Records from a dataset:
++++++++++

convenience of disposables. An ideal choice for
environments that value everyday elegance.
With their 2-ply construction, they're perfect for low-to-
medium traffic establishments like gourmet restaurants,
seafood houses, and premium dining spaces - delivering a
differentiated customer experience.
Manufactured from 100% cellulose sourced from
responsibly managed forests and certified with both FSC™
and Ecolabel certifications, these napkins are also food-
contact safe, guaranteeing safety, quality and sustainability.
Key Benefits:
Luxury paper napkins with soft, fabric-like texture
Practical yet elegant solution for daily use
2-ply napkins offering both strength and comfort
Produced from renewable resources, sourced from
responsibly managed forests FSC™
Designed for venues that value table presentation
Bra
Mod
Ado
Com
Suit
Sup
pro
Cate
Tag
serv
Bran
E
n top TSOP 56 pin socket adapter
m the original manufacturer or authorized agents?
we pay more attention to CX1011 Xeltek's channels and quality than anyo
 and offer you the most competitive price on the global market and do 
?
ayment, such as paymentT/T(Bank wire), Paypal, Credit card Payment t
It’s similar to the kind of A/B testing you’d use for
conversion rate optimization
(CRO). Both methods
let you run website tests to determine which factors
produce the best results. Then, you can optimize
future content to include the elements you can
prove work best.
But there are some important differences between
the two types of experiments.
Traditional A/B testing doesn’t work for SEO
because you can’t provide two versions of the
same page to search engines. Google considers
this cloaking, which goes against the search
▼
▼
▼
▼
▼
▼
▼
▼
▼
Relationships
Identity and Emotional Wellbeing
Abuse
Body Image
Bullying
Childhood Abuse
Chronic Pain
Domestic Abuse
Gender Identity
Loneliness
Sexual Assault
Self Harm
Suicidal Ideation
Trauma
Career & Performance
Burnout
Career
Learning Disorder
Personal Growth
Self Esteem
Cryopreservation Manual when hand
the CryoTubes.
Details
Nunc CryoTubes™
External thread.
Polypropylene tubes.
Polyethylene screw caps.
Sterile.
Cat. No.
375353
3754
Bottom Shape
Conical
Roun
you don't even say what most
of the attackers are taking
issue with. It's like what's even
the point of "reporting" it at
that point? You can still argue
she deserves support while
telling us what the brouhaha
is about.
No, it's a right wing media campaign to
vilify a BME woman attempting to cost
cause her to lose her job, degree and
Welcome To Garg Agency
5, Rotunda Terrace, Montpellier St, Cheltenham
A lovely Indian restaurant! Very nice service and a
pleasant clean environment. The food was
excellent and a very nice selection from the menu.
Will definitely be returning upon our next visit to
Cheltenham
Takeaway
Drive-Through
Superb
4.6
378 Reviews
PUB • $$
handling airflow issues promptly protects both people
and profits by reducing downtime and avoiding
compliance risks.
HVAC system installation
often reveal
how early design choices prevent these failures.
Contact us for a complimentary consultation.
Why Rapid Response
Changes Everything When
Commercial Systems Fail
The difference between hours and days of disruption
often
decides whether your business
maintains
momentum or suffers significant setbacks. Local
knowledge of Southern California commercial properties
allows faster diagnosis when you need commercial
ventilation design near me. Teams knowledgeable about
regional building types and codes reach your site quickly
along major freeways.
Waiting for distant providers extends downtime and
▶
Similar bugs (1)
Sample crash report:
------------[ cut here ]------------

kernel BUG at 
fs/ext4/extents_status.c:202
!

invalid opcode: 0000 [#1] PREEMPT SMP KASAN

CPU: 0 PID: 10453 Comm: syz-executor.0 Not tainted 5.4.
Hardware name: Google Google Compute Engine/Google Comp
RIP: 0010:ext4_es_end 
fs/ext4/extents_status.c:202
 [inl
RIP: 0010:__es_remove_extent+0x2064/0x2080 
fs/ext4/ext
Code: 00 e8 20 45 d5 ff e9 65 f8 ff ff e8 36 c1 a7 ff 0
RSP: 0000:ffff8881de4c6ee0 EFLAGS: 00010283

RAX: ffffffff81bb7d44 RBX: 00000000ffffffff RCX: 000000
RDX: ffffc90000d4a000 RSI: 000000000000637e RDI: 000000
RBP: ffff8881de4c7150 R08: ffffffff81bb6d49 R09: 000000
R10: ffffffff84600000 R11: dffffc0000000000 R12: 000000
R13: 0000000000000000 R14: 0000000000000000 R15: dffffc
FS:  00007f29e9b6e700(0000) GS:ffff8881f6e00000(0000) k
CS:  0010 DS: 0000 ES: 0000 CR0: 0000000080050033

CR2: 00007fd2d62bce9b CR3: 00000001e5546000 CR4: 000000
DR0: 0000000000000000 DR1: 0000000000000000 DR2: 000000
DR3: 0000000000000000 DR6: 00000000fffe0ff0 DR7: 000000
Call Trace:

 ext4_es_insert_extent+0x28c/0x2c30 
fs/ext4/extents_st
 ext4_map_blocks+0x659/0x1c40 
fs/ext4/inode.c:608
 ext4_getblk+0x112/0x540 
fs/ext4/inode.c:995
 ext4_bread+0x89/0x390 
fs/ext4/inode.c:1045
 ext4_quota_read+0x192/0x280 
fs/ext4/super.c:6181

++++++++++

ASSIGNMENT:
Please print each entry once more, exactly as it reads.

TASK OUTPUT:
convenience of disposables. An ideal choice for
environments that value everyday elegance.
With their 2-ply construction, they're perfect for low-to-
medium traffic establishments like gourmet restaurants,
seafood houses, and premium dining spaces - delivering a
differentiated customer experience.
Manufactured from 100% cellulose sourced from
responsibly managed forests and certified with both FSC™
and Ecolabel certifications, these napkins are also food-
contact safe, guaranteeing safety, quality and sustainability.
Key Benefits:
Luxury paper napkins with soft, fabric-like texture
Practical yet elegant solution for daily use
2-ply napkins offering both strength and comfort
Produced from renewable resources, sourced from
responsibly managed forests FSC™
Designed for venues that value table presentation
Bra
Mod
Ado
Com
Suit
Sup
pro
Cate
Tag
serv
Bran
E
n top TSOP 56 pin socket adapter
m the original manufacturer or authorized agents?
we pay more attention to CX1011 Xeltek's channels and quality than anyo
 and offer you the most competitive price on the global market and do 
?
ayment, such as paymentT/T(Bank wire), Paypal, Credit card Payment t
It’s similar to the kind of A/B testing you’d use for
conversion rate optimization
(CRO). Both methods
let you run website tests to determine which factors
produce the best results. Then, you can optimize
future content to include the elements you can
prove work best.
But there are some important differences between
the two types of experiments.
Traditional A/B testing doesn’t work for SEO
because you can’t provide two versions of the
same page to search engines. Google considers
this cloaking, which goes against the search
▼
▼
▼
▼
▼
▼
▼
▼
▼
Relationships
Identity and Emotional Wellbeing
Abuse
Body Image
Bullying
Childhood Abuse
Chronic Pain
Domestic Abuse
Gender Identity
Loneliness
Sexual Assault
Self Harm
Suicidal Ideation
Trauma
Career & Performance
Burnout
Career
Learning Disorder
Personal Growth
Self Esteem
Cryopreservation Manual when hand
the CryoTubes.
Details
Nunc CryoTubes™
External thread.
Polypropylene tubes.
Polyethylene screw caps.
Sterile.
Cat. No.
375353
3754
Bottom Shape
Conical
Roun
you don't even say what most
of the attackers are taking
issue with. It's like what's even
the point of "reporting" it at
that point? You can still argue
she deserves support while
telling us what the brouhaha
is about.
No, it's a right wing media campaign to
vilify a BME woman attempting to cost
cause her to lose her job, degree and
Welcome To Garg Agency
5, Rotunda Terrace, Montpellier St, Cheltenham
A lovely Indian restaurant! Very nice service and a
pleasant clean environment. The food was
excellent and a very nice selection from the menu.
Will definitely be returning upon our next visit to
Cheltenham
Takeaway
Drive-Through
Superb
4.6
378 Reviews
PUB • $$
handling airflow issues promptly protects both people
and profits by reducing downtime and avoiding
compliance risks.
HVAC system installation
often reveal
how early design choices prevent these failures.
Contact us for a complimentary consultation.
Why Rapid Response
Changes Everything When
Commercial Systems Fail
The difference between hours and days of disruption
often
decides whether your business
maintains
momentum or suffers significant setbacks. Local
knowledge of Southern California commercial properties
allows faster diagnosis when you need commercial
ventilation design near me. Teams knowledgeable about
regional building types and codes reach your site quickly
along major freeways.
Waiting for distant providers extends downtime and
▶
Similar bugs (1)
Sample crash report:
------------[ cut here ]------------

kernel BUG at 
fs/ext4/extents_status.c:202
!

invalid opcode: 0000 [#1] PREEMPT SMP KASAN

CPU: 0 PID: 10453 Comm: syz-executor.0 Not tainted 5.4.
Hardware name: Google Google Compute Engine/Google Comp
RIP: 0010:ext4_es_end 
fs/ext4/extents_status.c:202
 [inl
RIP: 0010:__es_remove_extent+0x2064/0x2080 
fs/ext4/ext
Code: 00 e8 20 45 d5 ff e9 65 f8 ff ff e8 36 c1 a7 ff 0
RSP: 0000:ffff8881de4c6ee0 EFLAGS: 00010283

RAX: ffffffff81bb7d44 RBX: 00000000ffffffff RCX: 000000
RDX: ffffc90000d4a000 RSI: 000000000000637e RDI: 000000
RBP: ffff8881de4c7150 R08: ffffffff81bb6d49 R09: 000000
R10: ffffffff84600000 R11: dffffc0000000000 R12: 000000
R13: 0000000000000000 R14: 0000000000000000 R15: dffffc
FS:  00007f29e9b6e700(0000) GS:ffff8881f6e00000(0000) k
CS:  0010 DS: 0000 ES: 0000 CR0: 0000000080050033

CR2: 00007fd2d62bce9b CR3: 00000001e5546000 CR4: 000000
DR0: 0000000000000000 DR1: 0000000000000000 DR2: 000000
DR3: 0000000000000000 DR6: 00000000fffe0ff0 DR7: 000000
Call Trace:

 ext4_es_insert_extent+0x28c/0x2c30 
fs/ext4/extents_st
 ext4_map_blocks+0x659/0x1c40 
fs/ext4/inode.c:608
 ext4_getblk+0x112/0x540 
fs/ext4/inode.c:995
 ext4_bread+0x89/0x390 
fs/ext4/inode.c:1045
 ext4_quota_read+0x192/0x280 
fs/ext4/super.c:6181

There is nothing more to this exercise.